Vous dites dans Les mots ne meurent pas sur la langue (éditions Isabelle Sauvage, 2014) : « Seule fait poésie dans la langue une certaine force de flamme qui la brûle, ou de glace qui la gèle. » Ce Ciel renversé est-il donc un ciel de flamme ou un ciel de neige ?

Flamme et neige ensemble pour qui ne craint pas l’oxymore. Foudre dans les ténèbres ou bleu inversé en rouge. Et, sur nos têtes, clôture sans au-delà possible. Icare ainsi d’avoir volé trop haut se brûla au soleil et plongea dans la mer où je veux croire que le recueillit quelque bienveillante sirène.

 

 

On croise aussi dans vos pages les Argonautes, Narcisse et Orphée mais aussi Horus, Abel, Lilith, la kabbale, Ezéchiel, les dieux, les anges et puis Alice et la Gradiva. Vous vouliez convoquer ici toutes les mythologies ?

Point ici d’ambition encyclopédique non plus que de carte excessive comme il y en a dans des restaurants où trop de choix rend méfiant sur la qualité des mets. Mais une curiosité large et une cueillette sans retenue au fil des rencontres. Surtout la certitude que tout mythe est riche d’une vérité profonde qui s’offre à qui n’a pas l’esprit balisé par les clichés de l’ordinaire. La rencontre de la mythologie grecque et de la psychanalyse fut un événement majeur de l’histoire du vingtième siècle et toute autre mythologie mérite autant d’être interrogée, même expérimentée. Aussi ne m’intéressent vraiment que les auteurs, les artistes qui s’aventurent dans ce champ. Quant à la Sirène étoilée qui est la marraine de ma petite édition, elle a une figure en l’arcane 17 du tarot, l’Etoile, à laquelle André Breton dédia un de ses plus beaux livres. “Telle est devenue, on dirait, la condition naturelle des dieux : apparaître dans les livres. Et souvent dans les livres que peu de gens lisent.” (Roberto Calasso, La Littérature et les dieux, Gallimard, 2002).

 

 

Ariane, quant à elle, revient dans une « danse ailée » après qu'elle eut déjà lancé les dés dans un autre de vos précédents recueils (Ariane lance les dés, La Sirène étoilée, 2012). Dans toutes ces mythologies, que vous inspire Ariane en particulier ? Quel est selon vous le fil qui nous permet de ne pas nous égarer dans cette vie ?

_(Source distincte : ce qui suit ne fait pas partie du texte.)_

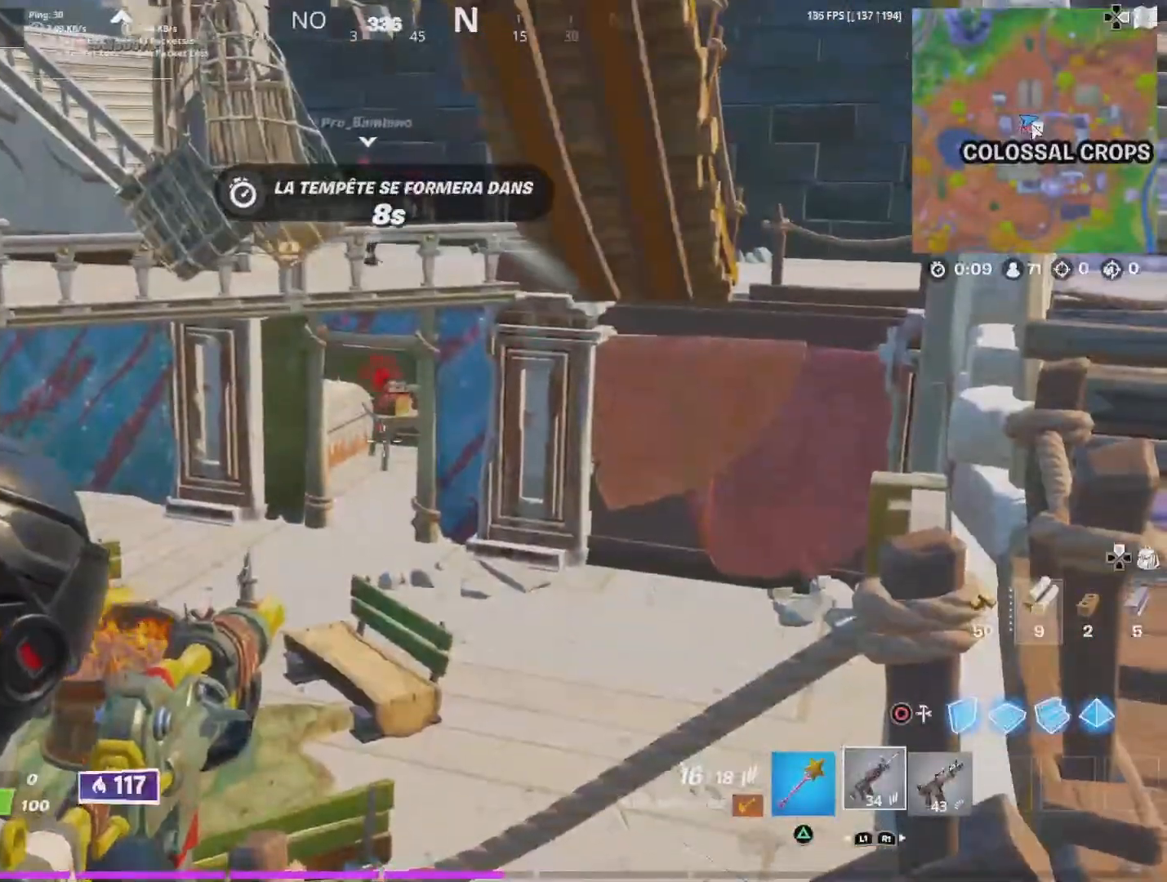
{"buttons": ["L2"], "left_stick": "center", "right_stick": "down", "events": [[467, "right_stick", "down"]]}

Que notre vie se démène dans un labyrinthe, chacun de nous n’en a-t-il pas l’expérience? Qu’il n’y ait dedans pas d’autre minotaure que nous-mêmes c’est ce qu’il nous faut apprendre et si fil rouge peut nous aider à en sortir il me plaît de croire qu’il peut nous être tendu par la main de lumière de quelque Ariane mystérieuse, plutôt danseuse qu’enseignante, ou sirène issue de l’onde, qui pourrait bien aussi se dire “Ariane 17”. Encore n’interviendra-t-elle qu’en faveur de celui qui a fait intensément l’expérience de l’égarement.

 

 

Avec votre Sirène étoilée, n’avez-vous pas créé votre propre mythologie ?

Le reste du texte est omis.